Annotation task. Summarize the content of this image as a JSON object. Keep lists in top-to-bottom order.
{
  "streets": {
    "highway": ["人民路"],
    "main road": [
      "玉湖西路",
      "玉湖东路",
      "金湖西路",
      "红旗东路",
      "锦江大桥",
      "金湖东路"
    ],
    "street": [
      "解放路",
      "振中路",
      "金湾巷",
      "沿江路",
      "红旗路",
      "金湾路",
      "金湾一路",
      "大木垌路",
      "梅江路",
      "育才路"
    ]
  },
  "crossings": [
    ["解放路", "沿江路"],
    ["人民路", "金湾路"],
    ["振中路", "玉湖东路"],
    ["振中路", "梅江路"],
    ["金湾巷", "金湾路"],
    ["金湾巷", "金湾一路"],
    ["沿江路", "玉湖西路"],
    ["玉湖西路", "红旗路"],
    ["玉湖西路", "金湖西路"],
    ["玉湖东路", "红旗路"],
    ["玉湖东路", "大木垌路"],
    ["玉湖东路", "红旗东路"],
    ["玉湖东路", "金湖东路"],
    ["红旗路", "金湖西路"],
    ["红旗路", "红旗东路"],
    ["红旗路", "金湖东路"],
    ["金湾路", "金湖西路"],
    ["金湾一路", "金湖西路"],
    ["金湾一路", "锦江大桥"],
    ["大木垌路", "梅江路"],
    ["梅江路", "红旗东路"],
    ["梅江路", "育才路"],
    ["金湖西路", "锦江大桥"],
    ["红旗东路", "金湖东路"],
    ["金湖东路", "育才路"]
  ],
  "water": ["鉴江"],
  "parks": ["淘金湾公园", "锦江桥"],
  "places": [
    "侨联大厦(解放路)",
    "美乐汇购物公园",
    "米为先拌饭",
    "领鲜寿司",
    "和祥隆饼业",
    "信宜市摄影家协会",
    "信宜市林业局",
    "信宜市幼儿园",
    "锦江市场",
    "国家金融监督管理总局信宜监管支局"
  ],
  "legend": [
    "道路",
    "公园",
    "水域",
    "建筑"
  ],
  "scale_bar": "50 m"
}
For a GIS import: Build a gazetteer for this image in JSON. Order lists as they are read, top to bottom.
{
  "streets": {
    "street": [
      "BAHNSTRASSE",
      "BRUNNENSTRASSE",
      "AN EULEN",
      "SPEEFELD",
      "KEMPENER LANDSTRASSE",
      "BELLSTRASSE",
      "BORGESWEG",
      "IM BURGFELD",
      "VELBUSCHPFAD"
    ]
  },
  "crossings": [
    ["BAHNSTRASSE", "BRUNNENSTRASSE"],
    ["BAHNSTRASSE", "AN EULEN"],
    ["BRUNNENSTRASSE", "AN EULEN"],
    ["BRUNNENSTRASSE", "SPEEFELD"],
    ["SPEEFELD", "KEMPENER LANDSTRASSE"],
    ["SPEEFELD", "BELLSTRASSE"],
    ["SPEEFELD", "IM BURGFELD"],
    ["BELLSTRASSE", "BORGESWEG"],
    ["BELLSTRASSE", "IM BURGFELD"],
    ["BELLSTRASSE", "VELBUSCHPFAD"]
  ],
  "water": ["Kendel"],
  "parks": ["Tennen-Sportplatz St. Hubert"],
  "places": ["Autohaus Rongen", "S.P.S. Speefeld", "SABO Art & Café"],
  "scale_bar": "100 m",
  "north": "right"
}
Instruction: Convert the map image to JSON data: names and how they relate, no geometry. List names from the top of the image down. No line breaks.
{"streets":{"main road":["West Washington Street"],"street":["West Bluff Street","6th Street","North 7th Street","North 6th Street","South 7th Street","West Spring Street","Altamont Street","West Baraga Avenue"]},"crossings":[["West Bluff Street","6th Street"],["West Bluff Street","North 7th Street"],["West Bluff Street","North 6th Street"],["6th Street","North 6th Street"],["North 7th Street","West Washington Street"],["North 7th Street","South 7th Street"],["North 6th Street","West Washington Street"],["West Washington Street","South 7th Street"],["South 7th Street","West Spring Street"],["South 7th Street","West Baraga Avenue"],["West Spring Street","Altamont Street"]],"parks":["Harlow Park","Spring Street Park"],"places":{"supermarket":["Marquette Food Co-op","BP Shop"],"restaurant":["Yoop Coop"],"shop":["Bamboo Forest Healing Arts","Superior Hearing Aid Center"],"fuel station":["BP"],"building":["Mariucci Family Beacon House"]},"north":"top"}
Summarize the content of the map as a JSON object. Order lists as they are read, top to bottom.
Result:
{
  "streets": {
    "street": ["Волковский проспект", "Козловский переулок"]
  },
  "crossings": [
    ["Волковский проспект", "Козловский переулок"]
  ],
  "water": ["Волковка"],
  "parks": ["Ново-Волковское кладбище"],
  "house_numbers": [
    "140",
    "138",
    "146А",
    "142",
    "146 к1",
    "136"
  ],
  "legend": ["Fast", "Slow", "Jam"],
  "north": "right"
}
——————
Find the string "water" in the listing and return every line that holds it.

  "water": ["鉴江"],
  "water": ["Kendel"],
  "water": ["Волковка"],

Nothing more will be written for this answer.